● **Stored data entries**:
- Opening Delimiter -

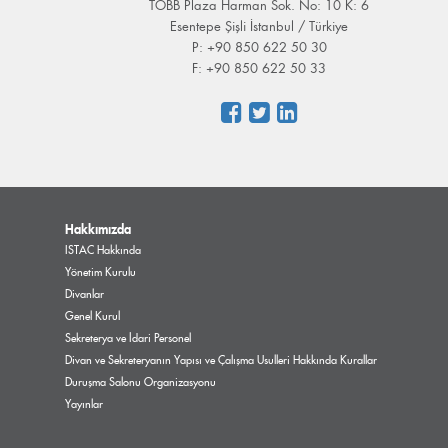
TOBB Plaza Harman Sok. No: 10 K: 6
Esentepe Şişli İstanbul / Türkiye
P: +90 850 622 50 30
F: +90 850 622 50 33
Hakkımızda
ISTAC Hakkında
Yönetim Kurulu
Divanlar
Genel Kurul
Sekreterya ve İdari Personel
Divan ve Sekreteryanın Yapısı ve Çalışma Usulleri Hakkında Kurallar
Duruşma Salonu Organizasyonu
Yayınlar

- Closing Delimiter -

● **Aim of the exercise**: Print from the line containing "P: +90 850 622 50 30" to the last line above, exactly as written.

● **Response to this exercise**:
P: +90 850 622 50 30
F: +90 850 622 50 33
Hakkımızda
ISTAC Hakkında
Yönetim Kurulu
Divanlar
Genel Kurul
Sekreterya ve İdari Personel
Divan ve Sekreteryanın Yapısı ve Çalışma Usulleri Hakkında Kurallar
Duruşma Salonu Organizasyonu
Yayınlar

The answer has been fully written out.